Big changes at home affairs
2009-10-09 19:27
Johannesburg - Home Affairs Minister Nkosazana Dlamini-Zuma said her department plans to change a number of its processes to turn around service delivery and to increase security.
"We have no choice to turn around as quickly and effectively as possible," Dlamini-Zuma, who had come from a funeral, told a meeting of Business Unity SA (Busa) in Sandton, Johannesburg on Friday afternoon.
"We can only do that with the help and partnerships with stakeholders," she said.
"We should be working together with business to create a better balance. We should be able to help every bank to know who the person in front of them is," she said, explaining that banks should be able to trust that identity documents are genuine.
Permit system
She also said South Africa should be looking at its permit system for students and foreign workers.
"We have to create an environment where scarce skills can come into South Africa easily and contribute to the economy."
There was no reason why foreign students, business people and people with scarce skills should not be able to get their work permits in their country of residence. She also said the department was looking at extending the working permits of people with scarce skills to five years.
"If I was a scarce skill I would want to know that if I go to a country I'll be able to get a permit that will last me for five years and not to have to chase the permit every year," she said.
Asylum seekers
Dlamini-Zuma said the department of home affairs would address the issue of economic immigrants coming to South Africa for work, but applying for asylum.
"That route has become ridiculous. Last year for instance we had over 100 000 people seeking asylum but only 10 000 qualified," she said.
The people who did not qualify were not asylum seekers, but only wanted to come to "greener pastures".
Dlamini-Zuma said the department is looking at changing the birth certificate to include more information as the current one is too easy to forge.

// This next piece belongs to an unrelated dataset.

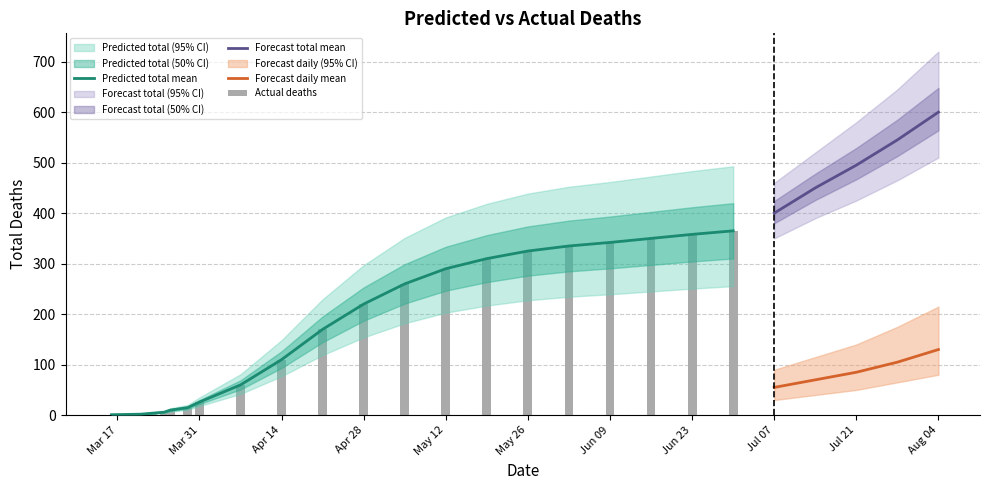

The chart shows a value of 74 at 15. True or false?

False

"We will be including the name of the mother in the unabridged birth certificate. There is no mother that gives birth in her absence," she said.
Single visa for SADC
The department was working with the Southern African Development Community (SADC) to create a system of free movement for SADC members, as well as a single visa - or 'univisa'.
"That is ideal. We should have free movement of people, goods, capital within SADC and South Africa is for that," she said, adding that all SADC countries needed to know their population for that to work.
There was pressure to issue a 'univisa' for SADC for the 2010 Fifa World Cup.